■ **TASK OBJECTIVE**: Leave the pictures out, and transcribe the material below exactly from the line with "Annual Results FY19" to the line with "Now let us look", both lines included.

■ **DATA SHOWN**:
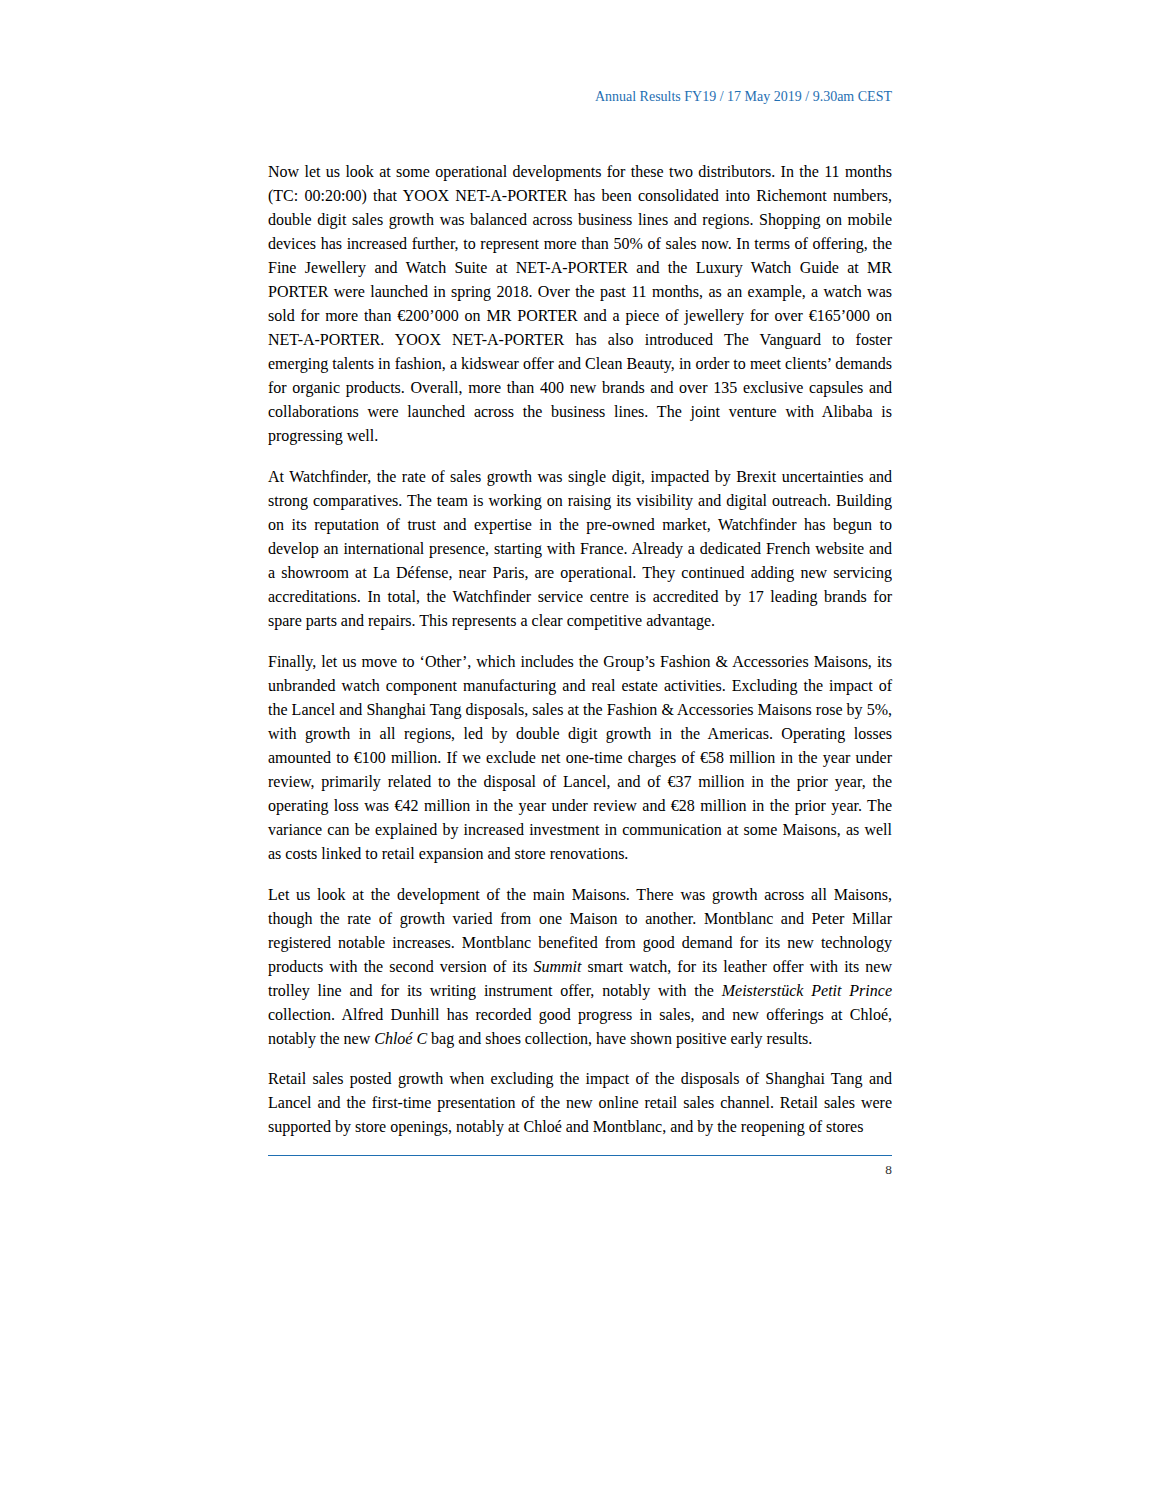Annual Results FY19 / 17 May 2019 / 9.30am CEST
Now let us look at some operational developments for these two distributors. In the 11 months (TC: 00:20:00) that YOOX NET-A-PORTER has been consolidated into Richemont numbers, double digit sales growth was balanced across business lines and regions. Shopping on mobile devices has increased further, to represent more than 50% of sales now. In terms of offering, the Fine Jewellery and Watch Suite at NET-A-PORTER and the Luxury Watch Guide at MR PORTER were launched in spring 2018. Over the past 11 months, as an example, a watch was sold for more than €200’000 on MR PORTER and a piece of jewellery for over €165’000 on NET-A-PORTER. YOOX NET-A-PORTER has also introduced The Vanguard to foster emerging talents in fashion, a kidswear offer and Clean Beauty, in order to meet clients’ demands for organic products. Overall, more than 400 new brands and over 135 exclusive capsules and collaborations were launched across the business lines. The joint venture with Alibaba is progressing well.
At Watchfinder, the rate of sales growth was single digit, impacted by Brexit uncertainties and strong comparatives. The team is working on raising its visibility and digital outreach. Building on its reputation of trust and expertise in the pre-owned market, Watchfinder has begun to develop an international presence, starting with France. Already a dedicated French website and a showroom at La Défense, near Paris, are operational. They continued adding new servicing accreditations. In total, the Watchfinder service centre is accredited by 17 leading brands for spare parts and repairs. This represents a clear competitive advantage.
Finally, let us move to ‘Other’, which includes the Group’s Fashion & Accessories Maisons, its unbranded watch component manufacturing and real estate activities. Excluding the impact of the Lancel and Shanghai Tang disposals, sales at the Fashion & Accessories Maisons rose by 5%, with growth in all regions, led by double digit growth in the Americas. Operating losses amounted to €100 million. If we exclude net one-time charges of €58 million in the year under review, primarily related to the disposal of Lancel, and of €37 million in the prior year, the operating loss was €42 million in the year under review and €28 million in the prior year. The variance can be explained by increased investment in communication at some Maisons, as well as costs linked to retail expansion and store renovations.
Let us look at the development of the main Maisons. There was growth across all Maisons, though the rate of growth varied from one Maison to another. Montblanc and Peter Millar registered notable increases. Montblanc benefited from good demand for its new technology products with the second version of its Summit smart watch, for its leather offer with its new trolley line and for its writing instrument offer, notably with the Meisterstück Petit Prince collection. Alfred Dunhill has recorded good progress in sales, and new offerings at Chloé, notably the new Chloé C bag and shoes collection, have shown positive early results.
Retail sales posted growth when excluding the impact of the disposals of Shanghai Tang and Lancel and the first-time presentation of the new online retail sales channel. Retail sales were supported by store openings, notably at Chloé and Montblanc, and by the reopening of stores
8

--

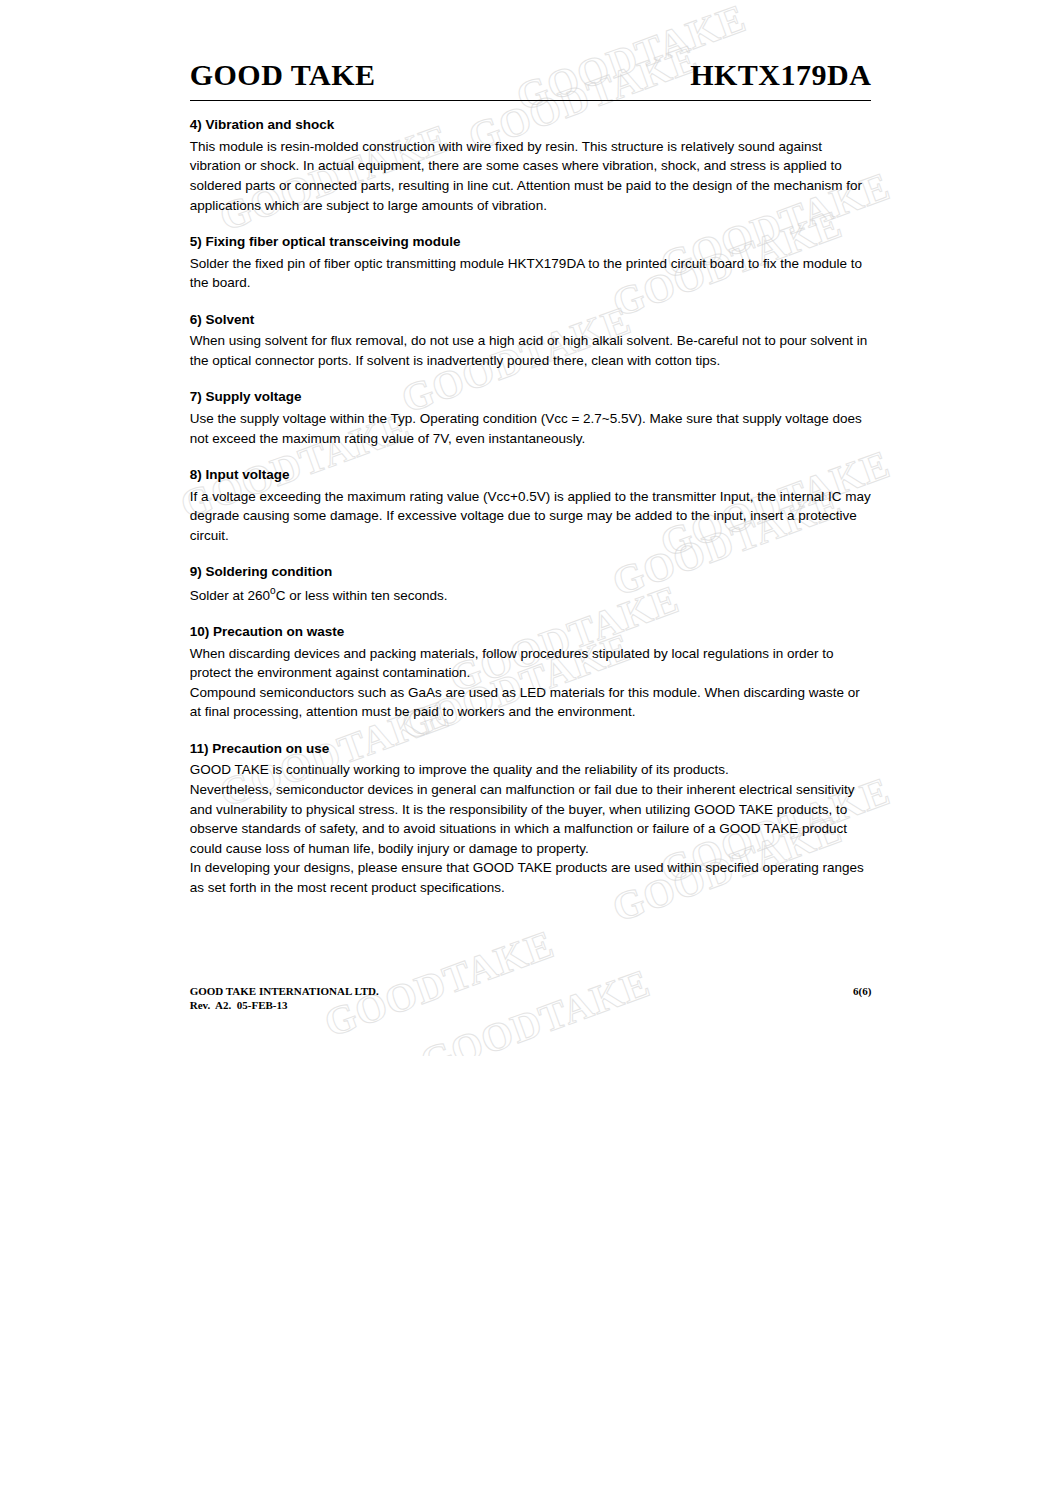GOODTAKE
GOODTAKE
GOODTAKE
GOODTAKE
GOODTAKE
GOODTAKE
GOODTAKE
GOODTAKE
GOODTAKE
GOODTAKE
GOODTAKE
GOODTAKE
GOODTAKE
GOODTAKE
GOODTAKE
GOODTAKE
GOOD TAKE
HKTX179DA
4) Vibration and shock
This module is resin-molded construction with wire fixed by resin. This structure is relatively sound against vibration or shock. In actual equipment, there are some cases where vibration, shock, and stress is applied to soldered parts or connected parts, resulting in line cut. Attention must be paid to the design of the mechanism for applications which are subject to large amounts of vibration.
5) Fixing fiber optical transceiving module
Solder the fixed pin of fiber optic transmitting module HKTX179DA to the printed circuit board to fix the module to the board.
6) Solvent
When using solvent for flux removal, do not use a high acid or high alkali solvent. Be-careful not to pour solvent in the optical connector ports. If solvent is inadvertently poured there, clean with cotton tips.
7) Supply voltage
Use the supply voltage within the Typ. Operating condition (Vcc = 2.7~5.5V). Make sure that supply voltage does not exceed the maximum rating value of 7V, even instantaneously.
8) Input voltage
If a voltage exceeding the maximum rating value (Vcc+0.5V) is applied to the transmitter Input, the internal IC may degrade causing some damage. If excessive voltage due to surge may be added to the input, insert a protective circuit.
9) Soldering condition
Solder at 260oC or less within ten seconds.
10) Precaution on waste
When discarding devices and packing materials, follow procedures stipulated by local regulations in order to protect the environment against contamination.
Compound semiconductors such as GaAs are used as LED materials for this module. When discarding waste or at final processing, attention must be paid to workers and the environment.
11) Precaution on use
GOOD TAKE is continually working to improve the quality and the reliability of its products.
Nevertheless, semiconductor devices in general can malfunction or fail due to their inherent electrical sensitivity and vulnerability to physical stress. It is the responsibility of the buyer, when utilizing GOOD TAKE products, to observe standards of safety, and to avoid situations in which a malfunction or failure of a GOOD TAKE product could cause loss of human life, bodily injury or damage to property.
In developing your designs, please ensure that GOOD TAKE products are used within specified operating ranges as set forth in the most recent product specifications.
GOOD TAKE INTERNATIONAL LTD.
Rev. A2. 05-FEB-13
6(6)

■ **ANSWER SECTION**:
Annual Results FY19 / 17 May 2019 / 9.30am CEST
Now let us look at some operational developments for these two distributors. In the 11 months (TC: 00:20:00) that YOOX NET-A-PORTER has been consolidated into Richemont numbers, double digit sales growth was balanced across business lines and regions. Shopping on mobile devices has increased further, to represent more than 50% of sales now. In terms of offering, the Fine Jewellery and Watch Suite at NET-A-PORTER and the Luxury Watch Guide at MR PORTER were launched in spring 2018. Over the past 11 months, as an example, a watch was sold for more than €200’000 on MR PORTER and a piece of jewellery for over €165’000 on NET-A-PORTER. YOOX NET-A-PORTER has also introduced The Vanguard to foster emerging talents in fashion, a kidswear offer and Clean Beauty, in order to meet clients’ demands for organic products. Overall, more than 400 new brands and over 135 exclusive capsules and collaborations were launched across the business lines. The joint venture with Alibaba is progressing well.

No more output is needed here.